Doesn’t Medicare cover most long-term care costs?
No. Contrary to what many people think, Medicare does not cover most long-term care costs. It does pay for some part-time services for people who are home bound and for short-term skilled nursing care, but it does not cover ongoing personal care at home, like help with bathing. It may cover part of the first 100 days in a nursing home.
What types of services does long-term care provide?
Long-Term Care can include:
• home-based services — home health care, homemaker services, friendly visitor/companion services, and emergency response systems
• community-based services — adult day service programs, senior centers, transportation services, meals programs, and respite care
• facility-based care — adult foster care, board and care homes, assisted living facilities, nursing homes, and continuing care retirement communities
Why do people need long-term care?
People often need long-term care when they have a serious, ongoing health condition or disability. The need for long-term care can arise suddenly, such as after a heart attack or stroke. Most often, however, it usually develops gradually, as people get older and frailer or as an illness or disability gets worse.
What is the most common type of long-term care?

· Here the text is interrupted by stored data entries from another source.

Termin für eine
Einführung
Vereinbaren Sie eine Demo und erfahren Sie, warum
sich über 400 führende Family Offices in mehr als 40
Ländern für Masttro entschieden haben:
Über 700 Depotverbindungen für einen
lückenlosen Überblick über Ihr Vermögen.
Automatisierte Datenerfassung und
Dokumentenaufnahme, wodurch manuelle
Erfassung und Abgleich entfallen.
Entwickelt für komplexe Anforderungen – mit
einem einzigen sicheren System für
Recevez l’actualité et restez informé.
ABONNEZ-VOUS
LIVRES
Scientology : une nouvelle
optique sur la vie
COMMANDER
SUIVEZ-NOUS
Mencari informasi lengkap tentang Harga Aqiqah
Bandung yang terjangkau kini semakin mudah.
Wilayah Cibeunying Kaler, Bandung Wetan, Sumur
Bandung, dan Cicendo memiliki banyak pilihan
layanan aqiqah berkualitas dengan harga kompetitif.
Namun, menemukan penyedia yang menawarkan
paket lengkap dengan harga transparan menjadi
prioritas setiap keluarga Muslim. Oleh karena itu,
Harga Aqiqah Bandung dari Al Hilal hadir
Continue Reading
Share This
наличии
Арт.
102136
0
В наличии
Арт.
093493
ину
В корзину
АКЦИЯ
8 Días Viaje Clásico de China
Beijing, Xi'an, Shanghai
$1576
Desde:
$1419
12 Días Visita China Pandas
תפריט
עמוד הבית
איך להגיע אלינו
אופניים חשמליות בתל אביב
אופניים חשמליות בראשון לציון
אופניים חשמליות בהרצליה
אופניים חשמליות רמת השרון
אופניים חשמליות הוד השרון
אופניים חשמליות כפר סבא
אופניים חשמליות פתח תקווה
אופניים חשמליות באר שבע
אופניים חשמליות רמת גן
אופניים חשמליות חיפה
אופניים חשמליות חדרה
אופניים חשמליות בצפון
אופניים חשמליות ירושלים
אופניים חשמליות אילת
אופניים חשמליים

The most common type of long-term care is personal care — help with everyday activities, also called “activities of daily living.” These activities include bathing, dressing, grooming, using the toilet, eating, and moving around — for example, getting out of bed and into a chair.

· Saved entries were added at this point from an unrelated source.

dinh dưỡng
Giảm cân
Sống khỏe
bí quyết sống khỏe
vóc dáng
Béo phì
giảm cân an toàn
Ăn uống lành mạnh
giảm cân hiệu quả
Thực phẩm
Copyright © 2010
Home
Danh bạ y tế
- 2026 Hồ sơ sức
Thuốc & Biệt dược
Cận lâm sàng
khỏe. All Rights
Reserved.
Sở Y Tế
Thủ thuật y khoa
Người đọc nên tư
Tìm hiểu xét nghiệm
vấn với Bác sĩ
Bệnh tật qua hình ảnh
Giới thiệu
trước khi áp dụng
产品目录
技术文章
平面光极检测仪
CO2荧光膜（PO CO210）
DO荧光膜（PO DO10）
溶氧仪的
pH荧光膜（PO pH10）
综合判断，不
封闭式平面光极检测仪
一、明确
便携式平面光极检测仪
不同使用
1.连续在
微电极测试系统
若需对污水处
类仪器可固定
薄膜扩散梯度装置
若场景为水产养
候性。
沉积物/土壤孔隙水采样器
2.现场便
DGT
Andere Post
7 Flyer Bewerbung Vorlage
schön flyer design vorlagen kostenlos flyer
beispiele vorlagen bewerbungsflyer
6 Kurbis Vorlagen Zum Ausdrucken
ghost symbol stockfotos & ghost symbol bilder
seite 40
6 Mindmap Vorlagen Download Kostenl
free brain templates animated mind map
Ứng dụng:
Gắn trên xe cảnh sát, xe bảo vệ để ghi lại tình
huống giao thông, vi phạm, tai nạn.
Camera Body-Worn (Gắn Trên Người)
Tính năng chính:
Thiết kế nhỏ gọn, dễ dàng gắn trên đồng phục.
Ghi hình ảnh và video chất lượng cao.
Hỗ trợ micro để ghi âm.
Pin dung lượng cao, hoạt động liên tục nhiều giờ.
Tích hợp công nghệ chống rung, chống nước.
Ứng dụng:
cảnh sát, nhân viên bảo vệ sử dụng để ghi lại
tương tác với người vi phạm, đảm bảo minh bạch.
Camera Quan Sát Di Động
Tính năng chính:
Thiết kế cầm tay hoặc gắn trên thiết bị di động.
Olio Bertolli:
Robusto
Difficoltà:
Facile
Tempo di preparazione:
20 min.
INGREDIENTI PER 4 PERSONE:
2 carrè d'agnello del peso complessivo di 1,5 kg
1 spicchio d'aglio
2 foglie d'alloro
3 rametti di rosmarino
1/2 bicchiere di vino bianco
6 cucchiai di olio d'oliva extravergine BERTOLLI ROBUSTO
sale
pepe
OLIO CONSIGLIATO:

How long does long-term care last?
Long-term care can last a short time or a long time. Short-term care lasts several weeks or a few months while someone is recovering from a sudden illness or injury. For example, a person may get short-term rehabilitation therapy at a nursing facility after hip surgery, then go home. Long-term care can also be ongoing, as with someone who is severely disabled from a stroke or who has Alzheimer’s disease. Many people can remain at home if they have help from family and friends or paid services. But some people move permanently to a nursing home or other type of facility if their needs can no longer be met at home.
How common is the need for long-term care among older people?
About 70 percent of people over age 65 need some type of long-term care during their lifetime. More than 40 percent need care in a nursing home for some period of time.